— Start Dataset extract —

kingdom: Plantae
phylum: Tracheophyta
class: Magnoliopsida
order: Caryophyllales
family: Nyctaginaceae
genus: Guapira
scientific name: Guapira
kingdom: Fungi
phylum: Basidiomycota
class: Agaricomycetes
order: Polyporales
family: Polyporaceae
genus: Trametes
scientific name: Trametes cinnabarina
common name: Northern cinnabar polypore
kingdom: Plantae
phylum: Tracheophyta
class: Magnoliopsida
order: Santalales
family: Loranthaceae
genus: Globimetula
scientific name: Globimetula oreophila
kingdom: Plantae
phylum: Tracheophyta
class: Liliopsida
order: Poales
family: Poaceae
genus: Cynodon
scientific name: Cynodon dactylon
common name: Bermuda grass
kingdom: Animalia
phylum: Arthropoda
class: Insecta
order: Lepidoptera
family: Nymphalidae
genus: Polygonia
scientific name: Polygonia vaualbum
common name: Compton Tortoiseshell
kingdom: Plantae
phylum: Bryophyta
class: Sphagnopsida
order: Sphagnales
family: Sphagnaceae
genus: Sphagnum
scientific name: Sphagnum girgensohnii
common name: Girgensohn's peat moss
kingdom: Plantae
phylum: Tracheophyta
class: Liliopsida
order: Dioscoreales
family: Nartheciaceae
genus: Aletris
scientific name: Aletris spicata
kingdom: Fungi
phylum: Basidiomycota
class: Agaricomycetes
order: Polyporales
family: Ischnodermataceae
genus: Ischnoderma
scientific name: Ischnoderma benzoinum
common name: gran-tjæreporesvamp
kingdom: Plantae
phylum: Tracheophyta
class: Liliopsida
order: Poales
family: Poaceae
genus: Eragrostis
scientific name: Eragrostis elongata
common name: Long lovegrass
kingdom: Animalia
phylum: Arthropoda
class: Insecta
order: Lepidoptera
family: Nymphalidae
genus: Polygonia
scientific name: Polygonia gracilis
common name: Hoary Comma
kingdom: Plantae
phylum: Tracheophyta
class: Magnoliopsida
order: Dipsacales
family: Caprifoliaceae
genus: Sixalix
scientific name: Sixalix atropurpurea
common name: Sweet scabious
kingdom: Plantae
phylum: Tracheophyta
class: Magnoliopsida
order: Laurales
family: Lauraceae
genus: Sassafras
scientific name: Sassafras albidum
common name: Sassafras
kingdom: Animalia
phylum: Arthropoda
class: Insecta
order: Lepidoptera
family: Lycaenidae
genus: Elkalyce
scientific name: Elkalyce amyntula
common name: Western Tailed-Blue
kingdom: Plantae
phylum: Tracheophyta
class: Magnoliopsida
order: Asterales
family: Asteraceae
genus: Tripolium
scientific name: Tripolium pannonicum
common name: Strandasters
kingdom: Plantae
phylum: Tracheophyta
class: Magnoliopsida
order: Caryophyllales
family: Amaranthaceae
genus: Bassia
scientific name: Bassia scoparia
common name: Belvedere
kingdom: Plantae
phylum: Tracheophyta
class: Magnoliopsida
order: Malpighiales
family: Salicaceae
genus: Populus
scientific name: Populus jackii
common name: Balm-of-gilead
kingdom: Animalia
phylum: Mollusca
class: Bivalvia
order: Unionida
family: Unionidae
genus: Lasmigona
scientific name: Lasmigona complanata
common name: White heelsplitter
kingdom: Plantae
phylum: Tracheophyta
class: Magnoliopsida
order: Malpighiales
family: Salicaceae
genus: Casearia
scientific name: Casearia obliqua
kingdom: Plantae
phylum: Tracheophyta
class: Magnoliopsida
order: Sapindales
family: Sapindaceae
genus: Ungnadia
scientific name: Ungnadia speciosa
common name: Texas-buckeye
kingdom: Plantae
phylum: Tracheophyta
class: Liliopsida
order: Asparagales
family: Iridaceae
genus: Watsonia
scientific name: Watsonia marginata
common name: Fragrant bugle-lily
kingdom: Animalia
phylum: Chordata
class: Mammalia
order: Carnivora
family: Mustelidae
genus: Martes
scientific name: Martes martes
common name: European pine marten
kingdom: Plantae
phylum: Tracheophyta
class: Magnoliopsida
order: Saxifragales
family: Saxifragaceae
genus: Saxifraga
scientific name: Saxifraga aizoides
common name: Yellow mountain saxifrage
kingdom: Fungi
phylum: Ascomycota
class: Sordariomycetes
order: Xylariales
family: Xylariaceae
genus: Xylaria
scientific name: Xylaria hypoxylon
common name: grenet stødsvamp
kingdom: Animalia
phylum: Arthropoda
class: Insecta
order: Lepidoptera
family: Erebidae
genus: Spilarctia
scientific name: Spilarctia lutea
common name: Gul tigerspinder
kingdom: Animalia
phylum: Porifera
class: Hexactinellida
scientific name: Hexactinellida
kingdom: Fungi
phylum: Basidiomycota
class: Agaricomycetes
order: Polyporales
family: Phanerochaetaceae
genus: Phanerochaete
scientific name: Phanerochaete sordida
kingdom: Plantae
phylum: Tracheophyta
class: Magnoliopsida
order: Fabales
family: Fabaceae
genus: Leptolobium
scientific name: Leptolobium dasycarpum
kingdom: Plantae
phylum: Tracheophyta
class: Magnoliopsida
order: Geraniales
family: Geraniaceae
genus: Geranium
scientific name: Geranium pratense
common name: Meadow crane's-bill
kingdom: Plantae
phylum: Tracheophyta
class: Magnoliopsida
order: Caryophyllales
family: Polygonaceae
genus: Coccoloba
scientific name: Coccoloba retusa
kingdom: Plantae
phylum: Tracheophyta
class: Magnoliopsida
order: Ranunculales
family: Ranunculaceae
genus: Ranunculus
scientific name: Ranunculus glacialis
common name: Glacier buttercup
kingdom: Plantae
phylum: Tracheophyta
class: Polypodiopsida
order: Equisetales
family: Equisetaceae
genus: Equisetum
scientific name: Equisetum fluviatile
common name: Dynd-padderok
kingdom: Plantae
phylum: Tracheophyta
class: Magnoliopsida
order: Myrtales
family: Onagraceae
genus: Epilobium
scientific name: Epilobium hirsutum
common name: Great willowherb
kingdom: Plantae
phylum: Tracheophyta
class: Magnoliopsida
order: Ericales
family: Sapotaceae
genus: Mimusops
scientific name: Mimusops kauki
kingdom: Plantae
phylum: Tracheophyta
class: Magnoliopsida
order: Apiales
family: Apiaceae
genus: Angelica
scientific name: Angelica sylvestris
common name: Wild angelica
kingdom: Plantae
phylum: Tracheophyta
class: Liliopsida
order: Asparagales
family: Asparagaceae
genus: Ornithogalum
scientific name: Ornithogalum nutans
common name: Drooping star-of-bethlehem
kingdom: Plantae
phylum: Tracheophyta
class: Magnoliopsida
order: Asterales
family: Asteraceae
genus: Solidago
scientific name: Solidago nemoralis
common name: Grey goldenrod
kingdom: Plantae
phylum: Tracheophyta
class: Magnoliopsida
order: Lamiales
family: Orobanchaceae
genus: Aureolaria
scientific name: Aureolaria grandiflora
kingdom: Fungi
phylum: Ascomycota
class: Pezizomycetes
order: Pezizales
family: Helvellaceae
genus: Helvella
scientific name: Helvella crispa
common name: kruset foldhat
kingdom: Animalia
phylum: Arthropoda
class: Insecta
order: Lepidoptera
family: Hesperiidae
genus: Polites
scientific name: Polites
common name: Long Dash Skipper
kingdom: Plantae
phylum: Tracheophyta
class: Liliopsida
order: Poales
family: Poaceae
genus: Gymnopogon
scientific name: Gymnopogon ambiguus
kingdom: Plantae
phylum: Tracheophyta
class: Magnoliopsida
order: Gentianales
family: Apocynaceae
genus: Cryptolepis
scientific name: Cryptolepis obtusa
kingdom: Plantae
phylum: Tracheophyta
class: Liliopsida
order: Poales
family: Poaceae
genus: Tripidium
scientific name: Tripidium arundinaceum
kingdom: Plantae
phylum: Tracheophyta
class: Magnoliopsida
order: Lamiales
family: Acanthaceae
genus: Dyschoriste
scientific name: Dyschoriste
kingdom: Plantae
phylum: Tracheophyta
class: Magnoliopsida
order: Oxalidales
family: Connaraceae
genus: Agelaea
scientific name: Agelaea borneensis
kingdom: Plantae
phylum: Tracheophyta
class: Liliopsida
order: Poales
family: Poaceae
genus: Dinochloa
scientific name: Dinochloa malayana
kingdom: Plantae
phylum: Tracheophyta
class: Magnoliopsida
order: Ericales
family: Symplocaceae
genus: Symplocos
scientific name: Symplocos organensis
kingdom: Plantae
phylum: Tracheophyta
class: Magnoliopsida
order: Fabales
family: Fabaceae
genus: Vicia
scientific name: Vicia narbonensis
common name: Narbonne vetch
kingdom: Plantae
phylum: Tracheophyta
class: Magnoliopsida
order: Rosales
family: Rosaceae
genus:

— End Dataset extract —

### Written instruction
Give everything above from the line containing "genus: Tripolium" down to the line containing "scientific name: Casearia obliqua" as a Markdown table with two columns, Number and Line. Number each line in order and leave out blank lines.

### Task result
| Number | Line |
|---|---|
| 1 | genus: Tripolium |
| 2 | scientific name: Tripolium pannonicum |
| 3 | common name: Strandasters |
| 4 | kingdom: Plantae |
| 5 | phylum: Tracheophyta |
| 6 | class: Magnoliopsida |
| 7 | order: Caryophyllales |
| 8 | family: Amaranthaceae |
| 9 | genus: Bassia |
| 10 | scientific name: Bassia scoparia |
| 11 | common name: Belvedere |
| 12 | kingdom: Plantae |
| 13 | phylum: Tracheophyta |
| 14 | class: Magnoliopsida |
| 15 | order: Malpighiales |
| 16 | family: Salicaceae |
| 17 | genus: Populus |
| 18 | scientific name: Populus jackii |
| 19 | common name: Balm-of-gilead |
| 20 | kingdom: Animalia |
| 21 | phylum: Mollusca |
| 22 | class: Bivalvia |
| 23 | order: Unionida |
| 24 | family: Unionidae |
| 25 | genus: Lasmigona |
| 26 | scientific name: Lasmigona complanata |
| 27 | common name: White heelsplitter |
| 28 | kingdom: Plantae |
| 29 | phylum: Tracheophyta |
| 30 | class: Magnoliopsida |
| 31 | order: Malpighiales |
| 32 | family: Salicaceae |
| 33 | genus: Casearia |
| 34 | scientific name: Casearia obliqua |